What is Space Without a Game? – No Man's Sky
Since first appearing at E3 last year, No Man's Sky has made quite the fuss about its massive world chock full of plenty to do, even as the "do" remains quite nebulous. Reportedly, if a planet in the game was discovered every second, it would take about 584 billion years to discover them all, or roughly 130 times the remaining lifespan of the sun. But while discovering planets may be interesting enough, it doesn't wholly tell us what the player will be doing otherwise.

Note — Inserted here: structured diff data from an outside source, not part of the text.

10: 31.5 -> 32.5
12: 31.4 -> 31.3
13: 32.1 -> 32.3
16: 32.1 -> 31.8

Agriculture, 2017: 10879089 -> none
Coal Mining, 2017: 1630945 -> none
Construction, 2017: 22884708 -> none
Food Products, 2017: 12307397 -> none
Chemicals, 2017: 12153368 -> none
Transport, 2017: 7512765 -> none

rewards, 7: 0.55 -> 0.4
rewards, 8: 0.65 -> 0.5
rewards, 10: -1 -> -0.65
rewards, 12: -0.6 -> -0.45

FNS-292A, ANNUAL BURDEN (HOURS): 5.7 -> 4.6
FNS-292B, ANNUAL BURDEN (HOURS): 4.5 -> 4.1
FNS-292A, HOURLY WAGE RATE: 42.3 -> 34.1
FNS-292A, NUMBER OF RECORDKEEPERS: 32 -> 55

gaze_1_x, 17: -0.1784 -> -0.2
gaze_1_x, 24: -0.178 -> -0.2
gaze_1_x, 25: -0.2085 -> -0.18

Indeed, in an interview with Eurogamer, Sean Murray, lead developer, when asked about what you do in No Man's Sky, says,
"So, the one I want to give is to say it's open ended, and players should be able to play a game lots of different ways. I have begun to find games quite predictable...I know when I see a screenshot exactly what the game is going to play like, probably how long it's going to be, and how it's going to finish. So, we wanted to be a bit more open ended than that...there is a core game mode there. There's the player's journey which, if they play it linearly and go from the outer edge of the galaxy to the centre of the galaxy, that's their start and end of the game kind of thing."
Of course, in a massive, procedurally generated universe, that could quite easily take a very long time. Later, Murray is quoted as saying that just simply flying, without using the hyperdrive, from the edge of the galaxy to the centre would take about 100 hours. It's also not the end of your journey, even as you may reach a point where you could walk away from the game. You could, conceivably, just spend your time floating around the outer reaches of space, investigating planets and space stations.
Investigating planets has its uses too, as you can level the landscape in a quest for resources and money. Hello Games doesn't want No Man's Sky to be known as "Minecraft in space," so they're devoting time to make resource collecting and terraforming something players would actually enjoy doing, to the point where it, again, is something you could do the entire game.
A sense of scale, personal motivation, and open-ended game design looks to be shaping No Man's Sky as the premier accomplishment in sandbox space exploration. The game releases later this year on PlayStation 4 as a timed exclusive, with the game eventually coming to PC thereafter.